>>>>

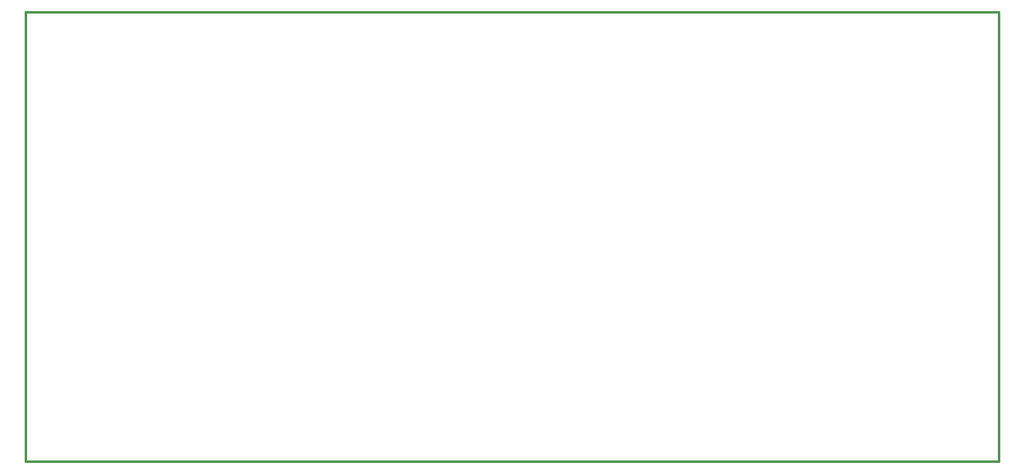
<source format=gbr>
G04 start of page 4 for group 2 idx 6 *
G04 Title: (unknown), outline *
G04 Creator: pcb 20140316 *
G04 CreationDate: Wed 27 Jan 2016 09:29:51 PM GMT UTC *
G04 For: veox *
G04 Format: Gerber/RS-274X *
G04 PCB-Dimensions (mil): 6700.00 3100.00 *
G04 PCB-Coordinate-Origin: lower left *
%MOIN*%
%FSLAX25Y25*%
%LNOUTLINE*%
%ADD54C,0.0150*%
G54D54*X0Y310000D02*Y0D01*
Y310000D02*X670000D01*
X0Y0D02*X670000D01*
Y310000D02*Y0D01*
M02*

</source>
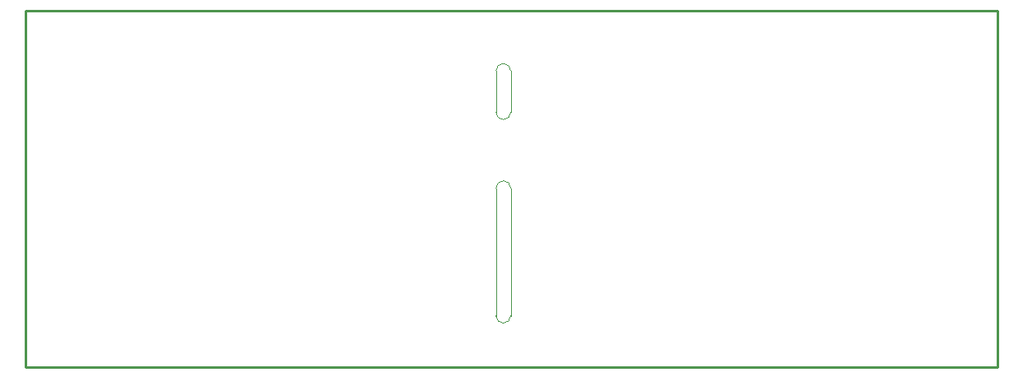
<source format=gko>
G04 Layer: BoardOutlineLayer*
G04 EasyEDA Pro v2.2.36.7, 2025-03-08 17:24:09*
G04 Gerber Generator version 0.3*
G04 Scale: 100 percent, Rotated: No, Reflected: No*
G04 Dimensions in millimeters*
G04 Leading zeros omitted, absolute positions, 4 integers and 5 decimals*
%FSLAX45Y45*%
%MOMM*%
%ADD10C,0.254*%
%ADD11C,0.0254*%
G75*


G04 PolygonModel Start*
G54D10*
G01X0Y-3666490D02*
G01X0Y0D01*
G01X9999980Y0D01*
G01X9999980Y-3666490D01*
G01X0Y-3666490D01*
G54D11*
G01X4991100Y-1048015D02*
G02X4914900Y-1124215I-76200J0D01*
G02X4838700Y-1048015I0J76200D01*
G01X4838700Y-622300D01*
G02X4914900Y-546100I76200J0D01*
G02X4991100Y-622300I0J-76200D01*
G01X4991100Y-1048015D01*
G01X4991100Y-3141240D02*
G02X4914900Y-3217440I-76200J0D01*
G02X4838700Y-3141240I0J76200D01*
G01X4838700Y-1828800D01*
G02X4914900Y-1752600I76200J0D01*
G02X4991100Y-1828800I0J-76200D01*
G01X4991100Y-3141240D01*

M02*


</source>
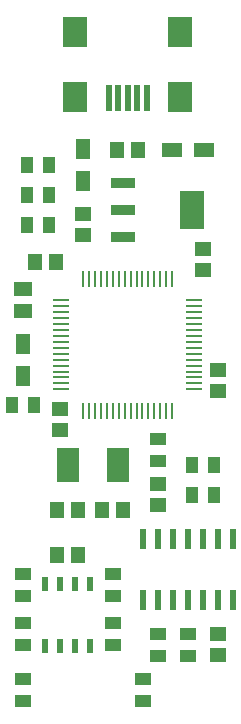
<source format=gtp>
G04 #@! TF.GenerationSoftware,KiCad,Pcbnew,5.1.10-88a1d61d58~88~ubuntu18.04.1*
G04 #@! TF.CreationDate,2021-10-08T18:05:20+03:00*
G04 #@! TF.ProjectId,canhacker,63616e68-6163-46b6-9572-2e6b69636164,rev?*
G04 #@! TF.SameCoordinates,Original*
G04 #@! TF.FileFunction,Paste,Top*
G04 #@! TF.FilePolarity,Positive*
%FSLAX46Y46*%
G04 Gerber Fmt 4.6, Leading zero omitted, Abs format (unit mm)*
G04 Created by KiCad (PCBNEW 5.1.10-88a1d61d58~88~ubuntu18.04.1) date 2021-10-08 18:05:20*
%MOMM*%
%LPD*%
G01*
G04 APERTURE LIST*
%ADD10R,2.000000X2.500000*%
%ADD11R,0.500000X2.300000*%
%ADD12R,1.420000X1.000000*%
%ADD13R,1.000000X1.420000*%
%ADD14R,1.470000X1.160000*%
%ADD15R,1.160000X1.470000*%
%ADD16R,1.230000X1.710000*%
%ADD17R,1.500000X1.300000*%
%ADD18R,1.710000X1.230000*%
%ADD19R,2.150000X3.250000*%
%ADD20R,2.150000X0.950000*%
%ADD21R,1.950000X2.950000*%
%ADD22R,0.600000X1.300000*%
%ADD23R,1.473200X0.279400*%
%ADD24R,0.279400X1.473200*%
%ADD25R,0.533400X1.701800*%
G04 APERTURE END LIST*
D10*
X144150000Y-48855000D03*
X144150000Y-43355000D03*
X135250000Y-48855000D03*
X135250000Y-43355000D03*
D11*
X138100000Y-48955000D03*
X138900000Y-48955000D03*
X139700000Y-48955000D03*
X140500000Y-48955000D03*
X141300000Y-48955000D03*
D12*
X140970000Y-98125000D03*
X140970000Y-99995000D03*
X130810000Y-98125000D03*
X130810000Y-99995000D03*
X142240000Y-94315000D03*
X142240000Y-96185000D03*
X144780000Y-94315000D03*
X144780000Y-96185000D03*
X138430000Y-95250000D03*
X138430000Y-93380000D03*
X138430000Y-91105000D03*
X138430000Y-89235000D03*
X130810000Y-93380000D03*
X130810000Y-95250000D03*
X130810000Y-91105000D03*
X130810000Y-89235000D03*
D13*
X145115000Y-80010000D03*
X146985000Y-80010000D03*
X146985000Y-82550000D03*
X145115000Y-82550000D03*
X131745000Y-74930000D03*
X129875000Y-74930000D03*
D12*
X142240000Y-79675000D03*
X142240000Y-77805000D03*
D14*
X147320000Y-94375000D03*
X147320000Y-96125000D03*
D15*
X135495000Y-87630000D03*
X133745000Y-87630000D03*
X133745000Y-83820000D03*
X135495000Y-83820000D03*
X131840000Y-62865000D03*
X133590000Y-62865000D03*
D14*
X147320000Y-73773000D03*
X147320000Y-72023000D03*
D15*
X139305000Y-83820000D03*
X137555000Y-83820000D03*
D14*
X146050000Y-63486000D03*
X146050000Y-61736000D03*
X133985000Y-77075000D03*
X133985000Y-75325000D03*
X142240000Y-83425000D03*
X142240000Y-81675000D03*
D13*
X133015000Y-57150000D03*
X131145000Y-57150000D03*
X133015000Y-59690000D03*
X131145000Y-59690000D03*
X133015000Y-54610000D03*
X131145000Y-54610000D03*
D16*
X130810000Y-69770000D03*
X130810000Y-72470000D03*
D17*
X130810000Y-66990000D03*
X130810000Y-65090000D03*
D18*
X143430000Y-53340000D03*
X146130000Y-53340000D03*
D15*
X138825000Y-53340000D03*
X140575000Y-53340000D03*
D14*
X135890000Y-58815000D03*
X135890000Y-60565000D03*
D16*
X135890000Y-55960000D03*
X135890000Y-53260000D03*
D19*
X145140000Y-58420000D03*
D20*
X139340000Y-60720000D03*
X139340000Y-58420000D03*
X139340000Y-56120000D03*
D21*
X138920000Y-80010000D03*
X134620000Y-80010000D03*
D22*
X136525000Y-95360000D03*
X135255000Y-95360000D03*
X133985000Y-95360000D03*
X132715000Y-95360000D03*
X132715000Y-90060000D03*
X133985000Y-90060000D03*
X135255000Y-90060000D03*
X136525000Y-90060000D03*
D23*
X134086600Y-73609200D03*
X134086600Y-73101200D03*
X134086600Y-72593200D03*
X134086600Y-72110600D03*
X134086600Y-71602600D03*
X134086600Y-71094600D03*
X134086600Y-70612000D03*
X134086600Y-70104000D03*
X134086600Y-69596000D03*
X134086600Y-69088000D03*
X134086600Y-68605400D03*
X134086600Y-68097400D03*
X134086600Y-67589400D03*
X134086600Y-67106800D03*
X134086600Y-66598800D03*
X134086600Y-66090800D03*
D24*
X135940800Y-64236600D03*
X136448800Y-64236600D03*
X136956800Y-64236600D03*
X137439400Y-64236600D03*
X137947400Y-64236600D03*
X138455400Y-64236600D03*
X138938000Y-64236600D03*
X139446000Y-64236600D03*
X139954000Y-64236600D03*
X140462000Y-64236600D03*
X140944600Y-64236600D03*
X141452600Y-64236600D03*
X141960600Y-64236600D03*
X142443200Y-64236600D03*
X142951200Y-64236600D03*
X143459200Y-64236600D03*
D23*
X145313400Y-66090800D03*
X145313400Y-66598800D03*
X145313400Y-67106800D03*
X145313400Y-67589400D03*
X145313400Y-68097400D03*
X145313400Y-68605400D03*
X145313400Y-69088000D03*
X145313400Y-69596000D03*
X145313400Y-70104000D03*
X145313400Y-70612000D03*
X145313400Y-71094600D03*
X145313400Y-71602600D03*
X145313400Y-72110600D03*
X145313400Y-72593200D03*
X145313400Y-73101200D03*
X145313400Y-73609200D03*
D24*
X143459200Y-75463400D03*
X142951200Y-75463400D03*
X142443200Y-75463400D03*
X141960600Y-75463400D03*
X141452600Y-75463400D03*
X140944600Y-75463400D03*
X140462000Y-75463400D03*
X139954000Y-75463400D03*
X139446000Y-75463400D03*
X138938000Y-75463400D03*
X138455400Y-75463400D03*
X137947400Y-75463400D03*
X137439400Y-75463400D03*
X136956800Y-75463400D03*
X136448800Y-75463400D03*
X135940800Y-75463400D03*
D25*
X148590000Y-91490800D03*
X147320000Y-91490800D03*
X146050000Y-91490800D03*
X144780000Y-91490800D03*
X143510000Y-91490800D03*
X142240000Y-91490800D03*
X140970000Y-91490800D03*
X140970000Y-86309200D03*
X142240000Y-86309200D03*
X143510000Y-86309200D03*
X144780000Y-86309200D03*
X146050000Y-86309200D03*
X147320000Y-86309200D03*
X148590000Y-86309200D03*
M02*

</source>
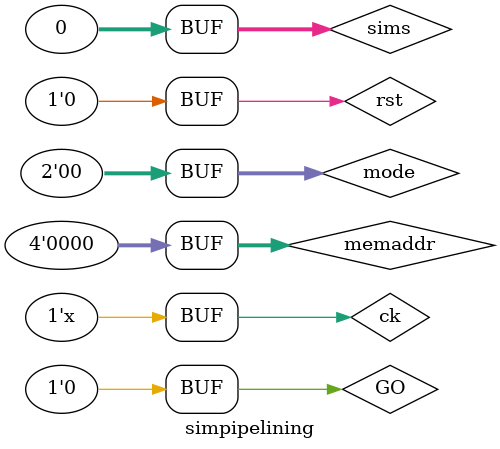
<source format=v>
`timescale 1ns / 1ps


module simpipelining(
    );
    reg rst;
    reg ck;
    reg GO;
    reg [1:0]mode;
    reg [31:0]sims;
    reg [3:0] memaddr;
    wire [7:0] an;
    wire [7:0] seg;
    
    initial begin
        sims <= 0;
        ck <= 0;
        rst <= 0;
        GO <= 0;
        mode <= 0;
        memaddr <= 0;
    end
    always begin
        #2 ck = ~ck;
    end
    pipelining _pipe(rst,ck,GO,mode,memaddr,an,seg);
endmodule

</source>
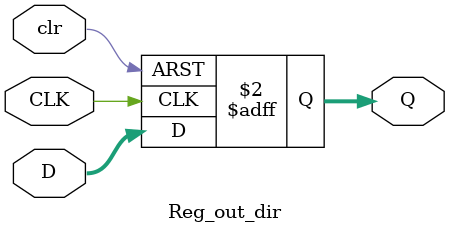
<source format=sv>

 module regs_dir_out
(
	input logic	sel_0,
	input logic	sel_1,
	input logic	sel_2,
	input logic	sel_3,
	input logic	CLR,
	input logic	[7:0]  data_in,
	
	
	
	output logic	dir_5_1,
	output logic	dir_5_2,
	output logic	dir_6_1,
	output logic	dir_6_2,
	output logic	dir_7_1,
	output logic	dir_7_2,
	output logic	dir_8_1,
	output logic	dir_8_2,
	output logic	dir_9_1,
	output logic	dir_9_2,
	output logic	dir_10_1,
	output logic	dir_10_2,
	output logic	dir_11_1,
	output logic	dir_11_2,
	output logic	dir_12_1,
	output logic	dir_12_2,
	
	output logic	OE_5_1,
	output logic	OE_5_2,
	output logic	OE_6_1,
	output logic	OE_6_2,
	output logic	OE_7_1,
	output logic	OE_7_2,
	output logic	OE_8_1,
	output logic	OE_8_2,
	output logic	OE_9_1,
	output logic	OE_9_2,
	output logic	OE_10_1,
	output logic	OE_10_2,
	output logic	OE_11_1,
	output logic	OE_11_2,
	output logic	OE_12_1,
	output logic	OE_12_2
	


);

logic	[7:0]  data_out_from_reg_0;
logic	[7:0]  data_out_from_reg_1;
logic	[7:0]  data_out_from_reg_2;
logic	[7:0]  data_out_from_reg_3;


Reg_out_dir Reg_out_0(data_in, sel_0, CLR, data_out_from_reg_0);
Reg_out_dir Reg_out_1(data_in, sel_1, CLR, data_out_from_reg_1);
Reg_out_dir Reg_out_2(data_in, sel_2, CLR, data_out_from_reg_2);
Reg_out_dir Reg_out_3(data_in, sel_3, CLR, data_out_from_reg_3);





assign dir_5_1 = data_out_from_reg_0[0];
assign dir_5_2 = data_out_from_reg_0[1];
assign dir_6_1 = data_out_from_reg_0[2];
assign dir_6_2 = data_out_from_reg_0[3];
assign dir_7_1 = data_out_from_reg_0[4];
assign dir_7_2 = data_out_from_reg_0[5];
assign dir_8_1 = data_out_from_reg_0[6];
assign dir_8_2 = data_out_from_reg_0[7];

assign dir_9_1 = data_out_from_reg_1[0];
assign dir_9_2 = data_out_from_reg_1[1];
assign dir_10_1 = data_out_from_reg_1[2];
assign dir_10_2 = data_out_from_reg_1[3];
assign dir_11_1 = data_out_from_reg_1[4];
assign dir_11_2 = data_out_from_reg_1[5];
assign dir_12_1 = data_out_from_reg_1[6];
assign dir_12_2 = data_out_from_reg_1[7];



assign OE_5_1 = data_out_from_reg_2[0];
assign OE_5_2 = data_out_from_reg_2[1];
assign OE_6_1 = data_out_from_reg_2[2];
assign OE_6_2 = data_out_from_reg_2[3];
assign OE_7_1 = data_out_from_reg_2[4];
assign OE_7_2 = data_out_from_reg_2[5];
assign OE_8_1 = data_out_from_reg_2[6];
assign OE_8_2 = data_out_from_reg_2[7];

assign OE_9_1 = data_out_from_reg_3[0];
assign OE_9_2 = data_out_from_reg_3[1];
assign OE_10_1 = data_out_from_reg_3[2];
assign OE_10_2 = data_out_from_reg_3[3];
assign OE_11_1 = data_out_from_reg_3[4];
assign OE_11_2 = data_out_from_reg_3[5];
assign OE_12_1 = data_out_from_reg_3[6];
assign OE_12_2 = data_out_from_reg_3[7];

endmodule 
 
 
 
 
 
 module Reg_out_dir
(
	input logic	[7:0]  D,
	input logic	CLK,
	input logic	clr,
	output logic	[7:0]  Q
);



always @ (posedge clr or posedge CLK)
begin
	// Reset whenever the reset signal goes up, regardless of the clock
	if (clr)
	begin
		Q <= 0;
	end
	// If not resetting, update the register output on the clock's rising edge
	else
	begin
		Q <= D;
	end
end


endmodule 

</source>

<<<<

- [INSTRUCTION]: With "begin" as the string to match, show every line of the entries above that has it.

- [SOLUTION FOR THIS TASK]:
    initial begin
    always begin
begin
	begin
	begin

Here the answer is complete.